而暗室裏能藏人的地方,除卻床榻底下,便是那存放衣物的衣櫃了。

他在殺高暢的時候,曾順帶朝著床底下看了一眼,床下並沒有她的蹤影。

而太上皇又說祺嬪總盯著衣櫃看,所以便只剩下了最後一個可能——林瑟瑟就藏在那衣櫃裏。

“莫不是那暗室太陰潮了?”

太上皇淡淡的嗓音從身旁傳來,打斷了燕王的失神。

燕王擡起眼眸,似乎對他的話有些不解:“什麽?”

太上皇溫笑道:“你剛剛在暗室裏咳的那麽厲害,出來後卻是一下就好了。”

燕王面色平靜:“自我出生起,便日日如此,若是一直咳血不停,那早就一命呼嗚了。您只是未曾見過罷了,又何必這樣大驚小怪?”

許是因為燕王的語氣帶著幾分怨恨,太上皇眸中滿是愧疚之色:“倒是寡人的不是了,當年便不該由著你娘的性子,讓她遠嫁姑蘇,不然我們父子兩人就可以時常相見了。”

“寡人雖未生養於你,卻一直惦念著你們母子,你只管安心跟在寡人身邊,待時機成熟之日,寡人的一切終將屬於你。
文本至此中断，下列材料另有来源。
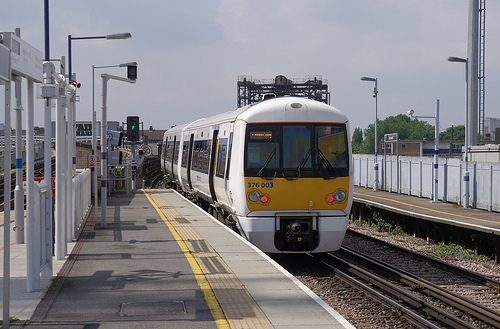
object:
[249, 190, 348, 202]
headlights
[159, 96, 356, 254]
train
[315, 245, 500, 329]
tracks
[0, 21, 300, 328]
station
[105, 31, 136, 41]
lighting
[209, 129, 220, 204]
door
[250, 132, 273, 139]
sign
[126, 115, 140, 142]
light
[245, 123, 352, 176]
windshield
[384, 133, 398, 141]
sign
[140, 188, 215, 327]
line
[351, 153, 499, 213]
wall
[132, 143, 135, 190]
pole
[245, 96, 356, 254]
front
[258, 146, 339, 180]
wipers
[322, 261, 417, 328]
gravel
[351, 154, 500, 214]
fence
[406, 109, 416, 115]
lamp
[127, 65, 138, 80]
camers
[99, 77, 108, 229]
pole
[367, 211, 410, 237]
weeds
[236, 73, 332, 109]
structure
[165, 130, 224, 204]
doors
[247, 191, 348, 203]
lights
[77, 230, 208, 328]
cement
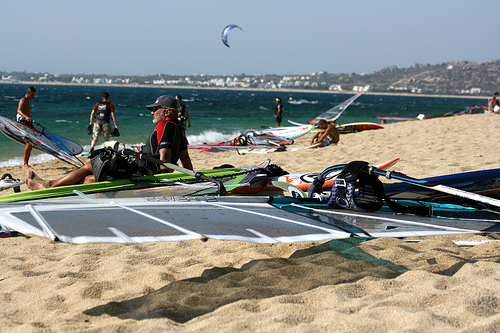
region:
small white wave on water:
[283, 89, 323, 108]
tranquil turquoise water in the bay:
[43, 101, 79, 125]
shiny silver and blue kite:
[210, 14, 252, 57]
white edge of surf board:
[46, 222, 126, 253]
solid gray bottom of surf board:
[179, 206, 228, 235]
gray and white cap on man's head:
[126, 77, 209, 117]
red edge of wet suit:
[123, 116, 202, 155]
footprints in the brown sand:
[143, 259, 310, 309]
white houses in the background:
[251, 63, 360, 90]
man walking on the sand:
[75, 83, 126, 153]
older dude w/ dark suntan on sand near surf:
[20, 92, 196, 198]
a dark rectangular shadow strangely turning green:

”

燕王的面部肌肉微微抽搐,他下意識的擡手摸了摸自己被人皮緊覆住的臉龐,嘴角揚起一抹苦澀的弧度。

這個男人親手摧毀了他所擁有的一切,如今又信誓旦旦的告訴他,要將自己的一切都給他。

真是可笑又可悲。

太上皇像是沒有看到燕王嘴角嘲諷的笑意,他眼角瞥向那偏殿內白色帷帳下的一根紅燭,面上露出一抹意味深長的笑容。

躲在衣櫃裏的林瑟瑟,一直待到暗室外沒了動靜,這才僵硬著身體,從衣櫃中爬了出來。

她心有餘悸的吐出一口長氣,望著地面上的血泊,以及那銀盆裏的鮮血和心臟,胃裏隱隱有些翻滾。

也難怪太後這麽害怕太上皇,就憑著太上皇方才掏人心臟時從容熟稔的動作,便證明他往日沒少這樣做過。

那些曾經消失在景陽宮裏的太監和侍衛,怕都是被他挖了五臟六腑。

林瑟瑟的心情久久不能平覆下來,她看著那瑟縮在角落裏的女子,遲疑著喚了一聲:“你是祺嬪嗎?”

那‘祺嬪’二字,像是往平靜無瀾的河面上投進了一塊石子,終於在女子臉色泛起了一絲淡淡的漣漪。

她的唇瓣幹裂泛白,眸底布滿驚恐,一邊搖著頭,一邊將腦袋埋進了雙膝間,似乎極為抗拒這個稱呼一般。

林瑟瑟抿住唇瓣,眸色略顯覆雜。

從這女子的反應來看,即便她不是祺嬪,也定然是和祺嬪有關系的人。

但太上皇卻將這女子喚作母親……?

也就是說,現在的太上皇並非是萬貴妃所生的太子殿下,他跟寶樂公主之間更不是雙胞胎兄妹。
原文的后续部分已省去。